Directives →
1. According to the ActiveStorage article, why can has_one_attached and has_many_attached be called from any ActiveRecord model?
2. For each statement, decide whether it agrees with the ActiveStorage article. Answer yes or no, and quote the deciding words.
(a) ActiveStorage relies on three database tables created at installation.
(b) The filename attribute holds the name the file had when it was uploaded.
(c) Amazon S3 is named among the cloud storage options.
── Document text
In this series, we will take a close look at the architecture of ActiveStorage for Rails.
In this first part, we will examine how ActiveStorage treats uploaded data and how to extend this process. The second part will explore how to augment the presentation of uploaded assets.
But first, let's quickly define what ActiveStorage does.
What Is ActiveStorage for Ruby on Rails?
Without recounting the entire ActiveStorage documentation, in a nutshell, ActiveStorage is an adapter to various forms of storing (mostly) user-generated files in your Ruby on Rails application in a straightforward way. The available storage backends can be divided into:
- Local disk storage
- Diverse flavors of cloud storage (most prominently Amazon S3 and compatible object storage providers)
Note: For the sake of completeness, there are also adapters to directly store binary data in your database, like active_storage-postgresql.
ActiveStorage allows you to transparently attach files to database records for easy access. You have probably already come across this API:
class User < ApplicationRecord has_one_attached :avatar end class Post < ApplicationRecord has_many_attached :images end
Here, the class methods has_one_attached
and has_many_attached
are responsible for wiring up your User
or Post
records with the respective attachments. But how does this magic work?
Under the hood, ActiveStorage uses two database tables generated when you install it. Here are their entries from the database schema definition:
create_table "active_storage_attachments", force: :cascade do |t| t.string "name", null: false t.string "record_type", null: false t.bigint "record_id", null: false t.bigint "blob_id", null: false t.datetime "created_at", null: false t.index ["blob_id"], name: "index_active_storage_attachments_on_blob_id" t.index ["record_type", "record_id", "name", "blob_id"], name: "index_active_storage_attachments_uniqueness", unique: true end create_table "active_storage_blobs", force: :cascade do |t| t.string "key", null: false t.string "filename", null: false t.string "content_type" t.text "metadata" t.string "service_name", null: false t.bigint "byte_size", null: false t.string "checksum" t.datetime "created_at", null: false t.index ["key"], name: "index_active_storage_blobs_on_key", unique: true end
The first table belongs to the join model ActiveStorage::Attachment
. It references a polymorphic record
(that's why the methods has_(one|many)_attached
can be called from any ActiveRecord model) as well as a Blob
. As you might correctly assume, this refers to the second table, which is mapped by the ActiveStorage::Blob
model. This acts as a data container for all that is needed to upload or download a file to one of the configured services. Let's take it apart a bit:
- The
key
attribute refers to how the blob is called at its actual storage location (in most cases, an S3 bucket). filename
is the original name of the file under which it was uploaded.content_type
is its analyzed MIME type.metadata
is a generic text column that can hold any metadata of the file, in JSON format. It's this column that our custom analyzers will make use of.service_name
is used to identify the service inconfig/storage.yml
to which this file was uploaded.byte_size
andchecksum
are exactly what you'd expect these attributes to store.
────
── Listed records
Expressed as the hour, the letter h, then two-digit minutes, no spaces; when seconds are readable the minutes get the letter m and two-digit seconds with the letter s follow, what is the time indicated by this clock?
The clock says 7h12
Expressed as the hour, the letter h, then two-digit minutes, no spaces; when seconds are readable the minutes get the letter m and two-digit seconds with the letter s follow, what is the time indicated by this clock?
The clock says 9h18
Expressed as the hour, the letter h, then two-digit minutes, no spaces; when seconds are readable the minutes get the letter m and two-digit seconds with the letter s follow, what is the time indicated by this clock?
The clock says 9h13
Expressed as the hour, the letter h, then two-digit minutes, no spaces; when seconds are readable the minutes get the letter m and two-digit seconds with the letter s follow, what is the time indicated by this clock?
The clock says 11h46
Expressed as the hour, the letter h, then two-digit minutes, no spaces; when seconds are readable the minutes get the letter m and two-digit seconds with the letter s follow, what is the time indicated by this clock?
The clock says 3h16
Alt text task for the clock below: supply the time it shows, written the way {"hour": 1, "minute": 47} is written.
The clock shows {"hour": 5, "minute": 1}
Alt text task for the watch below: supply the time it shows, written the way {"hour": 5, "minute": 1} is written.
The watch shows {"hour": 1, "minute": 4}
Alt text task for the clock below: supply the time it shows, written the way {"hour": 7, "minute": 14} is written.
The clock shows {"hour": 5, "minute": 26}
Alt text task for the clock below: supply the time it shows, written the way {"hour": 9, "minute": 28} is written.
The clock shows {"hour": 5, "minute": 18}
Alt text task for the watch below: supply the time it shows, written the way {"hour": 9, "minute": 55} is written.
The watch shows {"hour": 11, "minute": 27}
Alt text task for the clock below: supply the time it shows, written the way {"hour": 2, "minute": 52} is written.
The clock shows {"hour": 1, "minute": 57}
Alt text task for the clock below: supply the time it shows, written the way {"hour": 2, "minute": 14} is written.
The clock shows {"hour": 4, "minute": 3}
────
Task responses →
1. The join model ActiveStorage::Attachment references a polymorphic record, so the attachment can belong to a record of any model. That is why these methods can be called from any ActiveRecord model.

2.
(a) No: "ActiveStorage uses two database tables generated when you install it."
(b) Yes: "the original name of the file under which it was uploaded"
(c) Yes: "most prominently Amazon S3 and compatible object storage providers"